ACTIVITY
Each line of the records that includes "power" should be found and copied.

MATERIAL FOR THIS TASK
>>>>

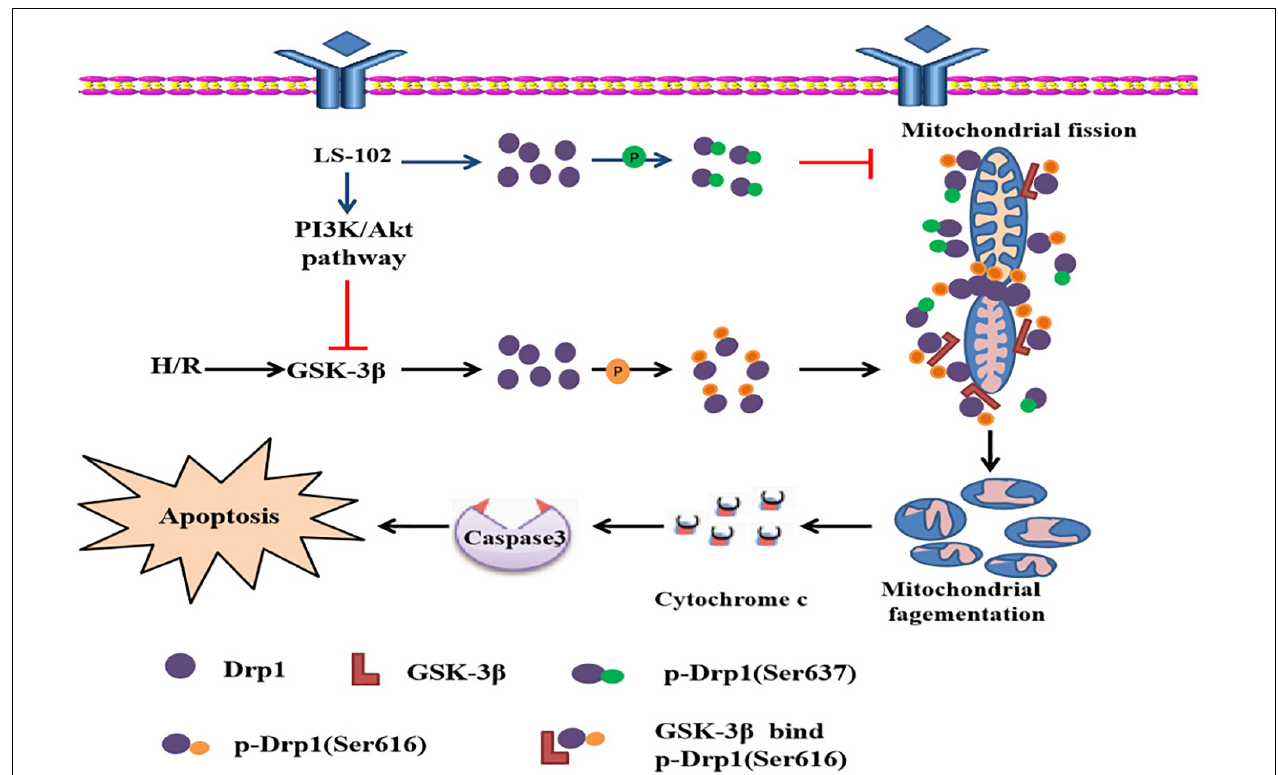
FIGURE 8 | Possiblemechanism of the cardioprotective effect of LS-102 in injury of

<<<<
>>>>

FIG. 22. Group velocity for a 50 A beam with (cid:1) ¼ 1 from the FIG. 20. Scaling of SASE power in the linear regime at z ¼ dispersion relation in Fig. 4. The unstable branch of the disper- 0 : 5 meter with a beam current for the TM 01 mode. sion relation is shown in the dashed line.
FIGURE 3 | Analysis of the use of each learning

<<<<
>>>>

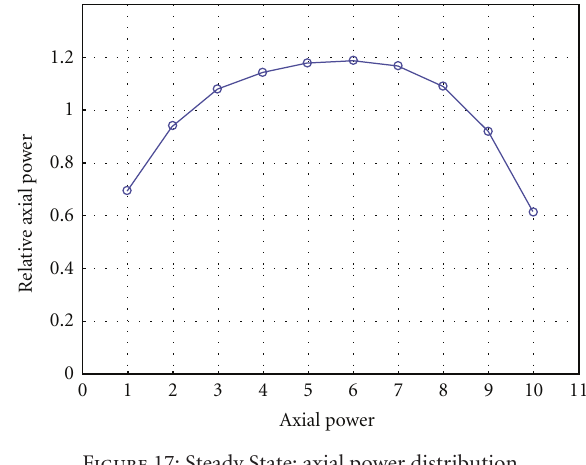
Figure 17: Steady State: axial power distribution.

<<<<

RESPONSE TO THE EXERCISE
FIG. 22. Group velocity for a 50 A beam with (cid:1) ¼ 1 from the FIG. 20. Scaling of SASE power in the linear regime at z ¼ dispersion relation in Fig. 4. The unstable branch of the disper- 0 : 5 meter with a beam current for the TM 01 mode. sion relation is shown in the dashed line.
Figure 17: Steady State: axial power distribution.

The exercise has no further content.